> [SOURCE]
□ □ □
Phnom Penh is the capital city and the most populous city in Cambodia.
2010. I was wondering around the city center in Phnom Penh in the late afternoon-early early evening hours. The intensity of the heat was beginning to slacken so that I didn’t need to escape into the shade for a beer every other block.
I came to a fairly wide, cement sidewalk along one of the city’s three rivers. At first, I was admiring the river but then realized the better view was the endless, moving mix of people streaming up and down the sidewalk. The people were animated and dressed in low budget, urban-chic clothing that could have come from Walmart.
Earlier in the day at a tourist site, a guide had stated that fifty percent of the Cambodian population was under the age of eighteen (attributed to the violence of the Khmer Rouge). Youth has its own vitality. The sidewalk buzz reminded me of a college town in the first weeks of September.
As I was making my way through the crowds and the noise, I came upon dancing. After watching a bit, I joined a line doing zumba-like dance moves on the sidewalk. Next to a blaring boom box, a “leader” directed us on what move to do next. The others in my line seemed amused that I had joined them and encouraged my efforts. The dance moves made me hotter, but I was determined to keep up.
□ □ □
> [STORED DATA]
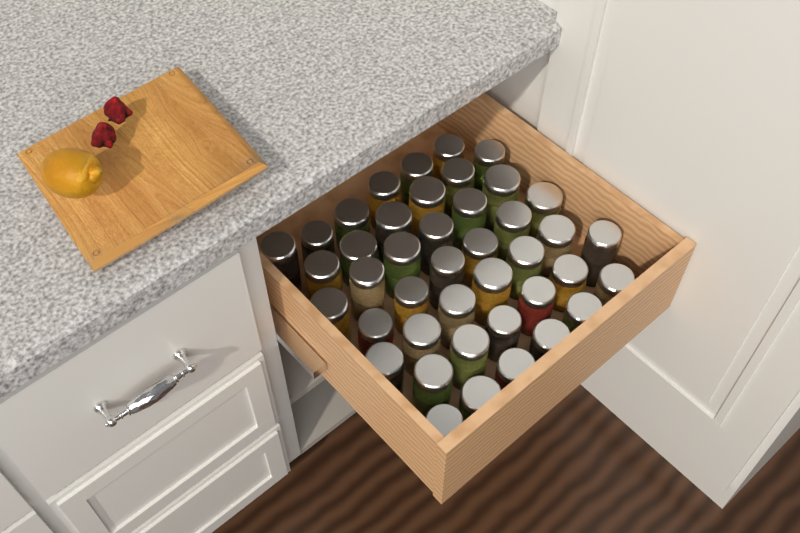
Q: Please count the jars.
□ □ □
> [WHAT YOU HAVE TO DO] Please reproduce word for word the part of the Phnom Penh piece that opens with the words containing "2010. I was" and closes with "weeks of September.".

> [FINISHED TASK]
2010. I was wondering around the city center in Phnom Penh in the late afternoon-early early evening hours. The intensity of the heat was beginning to slacken so that I didn’t need to escape into the shade for a beer every other block.
I came to a fairly wide, cement sidewalk along one of the city’s three rivers. At first, I was admiring the river but then realized the better view was the endless, moving mix of people streaming up and down the sidewalk. The people were animated and dressed in low budget, urban-chic clothing that could have come from Walmart.
Earlier in the day at a tourist site, a guide had stated that fifty percent of the Cambodian population was under the age of eighteen (attributed to the violence of the Khmer Rouge). Youth has its own vitality. The sidewalk buzz reminded me of a college town in the first weeks of September.